Look into Chu spaces.

> One cannot interchange the order of the composing morphisms while preserving the properties of the original.

Good observation one really can't but that was never a hard requirement, right? Ordering becomes actually more interesting because you can have interesting properties like anti-commutativity (https://en.wikipedia.org/wiki/Anticommutativity) which is a lot more useful than commutativity. Lie groups are anti-commutative groups btw.

> In optimization, the concept of duality is also a much stronger idea: the primal and the dual of a problem are opposing views of the same problem that correspond exactly (not approximately) in their dual properties.

My view is more general. The difference between these spaces lies in the idea of choice and in the idea of adversarial choice. You are correct, they are opposing view, like two players playing a game.

I control my moves. I do not have control over my opponents players moves, however I do have knowledge about my opponent's potential moves. Therefore I can do some sort of min-max optimization to figure out my optimal play given my situation and knowing my opponent's options.


But it is. Duality requires commutativity of composition.

It sounds like the ideas that you’ve put forward confounds duality with something else, perhaps transformations. You may be digging a hole here.


> Duality requires commutativity of composition.

Not necessarily.

No, I’m not confounding it.


I think the dualities in quantum field theory are different from the dualities in optimization but maybe some category theorist can correct me if I’m wrong


Category theory isn't quite the correct formalism.


What would be then?


I like linear logic a lot. Not saying it solves everything but it's easier to understand and you don't really give up much of what category theory has.

Also alternating graphs or game semantics.

These are all related.


For those of us who are not aware of duality in auto differentiation (and haven't had a chance to read the above review), could you introduce the idea? Are you talking about forward mode vs reverse mode -- since I haven't pondered, what's interesting/deep about that?

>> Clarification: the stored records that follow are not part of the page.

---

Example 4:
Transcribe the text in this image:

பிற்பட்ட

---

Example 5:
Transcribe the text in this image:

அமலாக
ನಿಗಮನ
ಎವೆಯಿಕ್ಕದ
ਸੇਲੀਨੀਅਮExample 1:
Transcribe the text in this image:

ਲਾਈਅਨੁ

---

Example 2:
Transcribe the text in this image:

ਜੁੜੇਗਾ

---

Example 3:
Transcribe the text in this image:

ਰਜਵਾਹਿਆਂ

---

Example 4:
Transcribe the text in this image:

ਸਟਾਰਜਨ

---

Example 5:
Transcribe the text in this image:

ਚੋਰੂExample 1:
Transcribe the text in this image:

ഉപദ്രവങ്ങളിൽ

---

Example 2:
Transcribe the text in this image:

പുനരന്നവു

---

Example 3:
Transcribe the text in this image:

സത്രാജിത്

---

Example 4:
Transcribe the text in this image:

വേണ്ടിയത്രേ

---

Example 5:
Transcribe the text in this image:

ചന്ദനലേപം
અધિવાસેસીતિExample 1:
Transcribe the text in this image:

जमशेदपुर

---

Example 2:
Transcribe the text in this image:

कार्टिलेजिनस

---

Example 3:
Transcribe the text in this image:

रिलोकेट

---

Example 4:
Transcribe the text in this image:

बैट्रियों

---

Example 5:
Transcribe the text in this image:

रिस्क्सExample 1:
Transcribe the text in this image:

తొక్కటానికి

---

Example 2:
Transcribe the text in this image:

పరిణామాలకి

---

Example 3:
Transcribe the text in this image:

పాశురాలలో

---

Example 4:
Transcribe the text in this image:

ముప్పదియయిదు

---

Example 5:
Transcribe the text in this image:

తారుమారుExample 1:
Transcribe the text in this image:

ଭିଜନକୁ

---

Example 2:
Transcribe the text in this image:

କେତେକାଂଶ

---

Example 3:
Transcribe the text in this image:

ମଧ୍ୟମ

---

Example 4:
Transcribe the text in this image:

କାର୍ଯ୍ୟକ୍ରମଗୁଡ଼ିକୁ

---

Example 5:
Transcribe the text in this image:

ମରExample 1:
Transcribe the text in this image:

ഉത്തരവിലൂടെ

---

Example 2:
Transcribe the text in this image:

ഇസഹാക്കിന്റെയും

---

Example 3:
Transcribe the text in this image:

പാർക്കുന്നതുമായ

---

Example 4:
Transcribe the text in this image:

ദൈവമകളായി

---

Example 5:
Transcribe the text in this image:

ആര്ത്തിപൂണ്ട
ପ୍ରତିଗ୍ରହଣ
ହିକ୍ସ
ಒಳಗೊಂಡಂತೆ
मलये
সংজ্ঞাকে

AD relies on dual numbers. Dual numbers are more suited for doing calculus.

Structurally, dual numbers are numbers of the form a + b * e (where e is epsilon s.t. e^2 = 0 but e != 0. Think of it as the imaginary constant but instead of i^2 = -1, you have e^2=0).

For example, multiplication of two dual numbers (a + b * e)(c + d * e) = (ac + ad * e + bc * e +bd * e^2). Since e^2 = 0, you end up with (ac + (ad + bc) * e).

Here comes the magic. Dual numbers let you evaluate a function and get the derivative at that point by just evaluating the function. In the above, example, if this was the result of a function, ac is the value of the function and ad + bc is the derivative of that function at that value.

https://blog.demofox.org/2014/12/30/dual-numbers-automatic-d...


Before looking at the wiki I thought, huh, Grassmann numbers on HN?


You are not wrong.


Edit: I think I answered a different question than I believed.

Been a while but my best crack at it: If you’re trying to minimize a function, you can call it the primal function. It will have n inputs and m constraints (like how many of each product should I buy constrained by budget and carrying capacity). You can flip the problem around into its dual formulation. This will be a function with m inputs and n constraints, and it will be a maximization problem.

If you can solve the dual formulation (global max), you know that the primal cannot possibly be lower than the dual. For some types of problems (convex), you can even guarantee that the global max of the dual is the global min of the primal.

The transformation between primal and dual formulations goes both ways, so the primal is the dual of the dual.


I'd add a very important thing - with your primal problem you are trying to e.g. minimize a function and you proceed the way that all your intermediate solutions are feasible. With dual approach you flip the direction, i.e. maximization in this case, but you start in completely infeasible solutions and hope to end up in the very first feasible solution that should be your optimum.

Now how does that relate to automatic differentiation I am not sure either.